Google is developing a tool that will aid doctors in diagnosing breast cancer using artificial intelligence.
The tool is known as LYmph Node Assistant, or LYNA. It could one day act as a sort of “spell check” for pathologists, the doctors responsible for diagnosing cancer patients through images of their cells.
Tissue taken from the lymph nodes can be a way of detecting whether a patients’ breast cancer has spread beyond the breasts. Pathologists look at tissue samples from breast cancer patients’ lymph nodes to get a sense of how much that particular patient’s tumor has spread, and how aggressive the cancer might be.
Google released on Friday two papers that were published in the journals Archives of Pathology and Laboratory Medicine and The American Journal of Surgical Pathology. One paper showed that an algorithm could be used to pick up cancer cells on the tissue images it was presented. The second paper found that it was important for pathologists and the algorithm to work in tandem. Both papers found that the algorithm could detect which slides had metastatic cancer and which ones didn’t 99% of the time.
Researchers found the pathologists who were given the tool performed better than both pathologists who didn’t get the tool and the tool used on its own to pick up cancerous cells on an image.

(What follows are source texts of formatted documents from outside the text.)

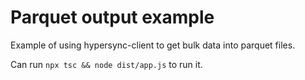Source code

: # Parquet output example

Example of using hypersync-client to get bulk data into parquet files.

Can run `npx tsc && node dist/app.js` to run it.
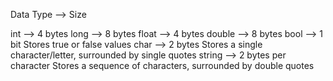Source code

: Data Type --> Size

int -->	4 bytes
long --> 8 bytes
float -->	4 bytes
double -->	8 bytes
bool -->	1 bit	Stores true or false values
char -->	2 bytes	Stores a single character/letter, surrounded by single quotes
string --> 2 bytes per character	Stores a sequence of characters, surrounded by double quotes
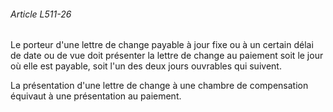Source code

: ###### Article L511-26

Le porteur d'une lettre de change payable à jour fixe ou à un certain délai de date ou de vue doit présenter la lettre de change au paiement soit le jour où elle est payable, soit l'un des deux jours ouvrables qui suivent.

La présentation d'une lettre de change à une chambre de compensation équivaut à une présentation au paiement.

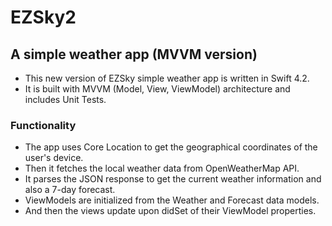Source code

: # EZSky2
## A simple weather app (MVVM version)

* This new version of EZSky simple weather app is written in Swift 4.2. 
* It is built with MVVM (Model, View, ViewModel) architecture and includes Unit Tests.

### Functionality
* The app uses Core Location to get the geographical coordinates of the user's device. 
* Then it fetches the local weather data from OpenWeatherMap API. 
* It parses the JSON response to get the current weather information and also a 7-day forecast. 
* ViewModels are initialized from the Weather and Forecast data models. 
* And then the views update upon didSet of their ViewModel properties.



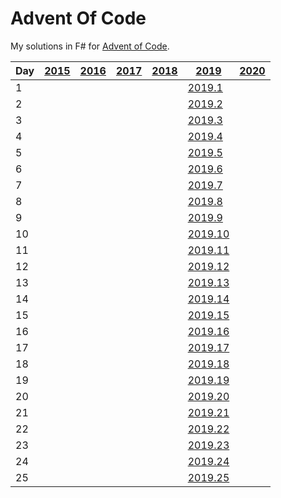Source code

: # Advent Of Code

My solutions in F# for [Advent of Code](https://adventofcode.com/2020/events).

| Day | [2015](https://adventofcode.com/2015) | [2016](https://adventofcode.com/2016) | [2017](https://adventofcode.com/2017) | [2018](https://adventofcode.com/2018) | [2019](https://adventofcode.com/2019) | [2020](https://adventofcode.com/2020) |
| --- | ---- | ---- | ---- | ---- | ---- | ---- |
| 1  |  |  |  |  | [2019.1](/AdventOfCode/Days/2019/Day01.fs)  |  |
| 2  |  |  |  |  | [2019.2](/AdventOfCode/Days/2019/Day02.fs)  |  |
| 3  |  |  |  |  | [2019.3](/AdventOfCode/Days/2019/Day03.fs)  |  |
| 4  |  |  |  |  | [2019.4](/AdventOfCode/Days/2019/Day04.fs)  |  |
| 5  |  |  |  |  | [2019.5](/AdventOfCode/Days/2019/Day05.fs)  |  |
| 6  |  |  |  |  | [2019.6](/AdventOfCode/Days/2019/Day06.fs)  |  |
| 7  |  |  |  |  | [2019.7](/AdventOfCode/Days/2019/Day07.fs)  |  |
| 8  |  |  |  |  | [2019.8](/AdventOfCode/Days/2019/Day08.fs)  |  |
| 9  |  |  |  |  | [2019.9](/AdventOfCode/Days/2019/Day09.fs)  |  |
| 10 |  |  |  |  | [2019.10](/AdventOfCode/Days/2019/Day10.fs) |  |
| 11 |  |  |  |  | [2019.11](/AdventOfCode/Days/2019/Day11.fs) |  |
| 12 |  |  |  |  | [2019.12](/AdventOfCode/Days/2019/Day12.fs) |  |
| 13 |  |  |  |  | [2019.13](/AdventOfCode/Days/2019/Day13.fs) |  |
| 14 |  |  |  |  | [2019.14](/AdventOfCode/Days/2019/Day14.fs) |  |
| 15 |  |  |  |  | [2019.15](/AdventOfCode/Days/2019/Day15.fs) |  |
| 16 |  |  |  |  | [2019.16](/AdventOfCode/Days/2019/Day16.fs) |  |
| 17 |  |  |  |  | [2019.17](/AdventOfCode/Days/2019/Day17.fs) |  |
| 18 |  |  |  |  | [2019.18](/AdventOfCode/Days/2019/Day18.fs) |  |
| 19 |  |  |  |  | [2019.19](/AdventOfCode/Days/2019/Day19.fs) |  |
| 20 |  |  |  |  | [2019.20](/AdventOfCode/Days/2019/Day20.fs) |  |
| 21 |  |  |  |  | [2019.21](/AdventOfCode/Days/2019/Day21.fs) |  |
| 22 |  |  |  |  | [2019.22](/AdventOfCode/Days/2019/Day22.fs) |  |
| 23 |  |  |  |  | [2019.23](/AdventOfCode/Days/2019/Day23.fs) |  |
| 24 |  |  |  |  | [2019.24](/AdventOfCode/Days/2019/Day24.fs) |  |
| 25 |  |  |  |  | [2019.25](/AdventOfCode/Days/2019/Day25.fs) |  |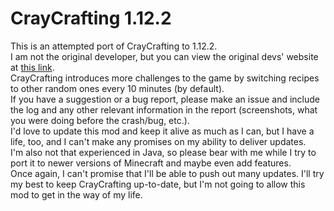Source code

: CrayCrafting 1.12.2
=======================

This is an attempted port of CrayCrafting to 1.12.2. <br>
I am not the original developer, but you can view the original devs' website at [this link](http://doubledoordev.net/). <br>
CrayCrafting introduces more challenges to the game by switching recipes to other random ones every 10 minutes (by default). <br>
If you have a suggestion or a bug report, please make an issue and include the log and any other relevant information in the report (screenshots, what you were doing before the crash/bug, etc.). <br>
I'd love to update this mod and keep it alive as much as I can, but I have a life, too, and I can't make any promises on my ability to deliver updates. <br>
I'm also not that experienced in Java, so please bear with me while I try to port it to newer versions of Minecraft and maybe even add features. <br>
Once again, I can't promise that I'll be able to push out many updates. I'll try my best to keep CrayCrafting up-to-date, but I'm not going to allow this mod to get in the way of my life.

“This represents a demonstration that people can work really well with AI algorithms than either one alone,” Yun Liu, a member of the Google AI team and an author on the papers said.
Google’s parent company, Alphabet, has applied artificial intelligence to healthcare before. Through DeepMind, Alphabet’s artificial intelligence company, it’s been working to identify diseases by looking at images of patients’ eyes.
And Google has been working on an algorithm to diagnose diabetic retinopathy, a type of eye disease found in patients with diabetes.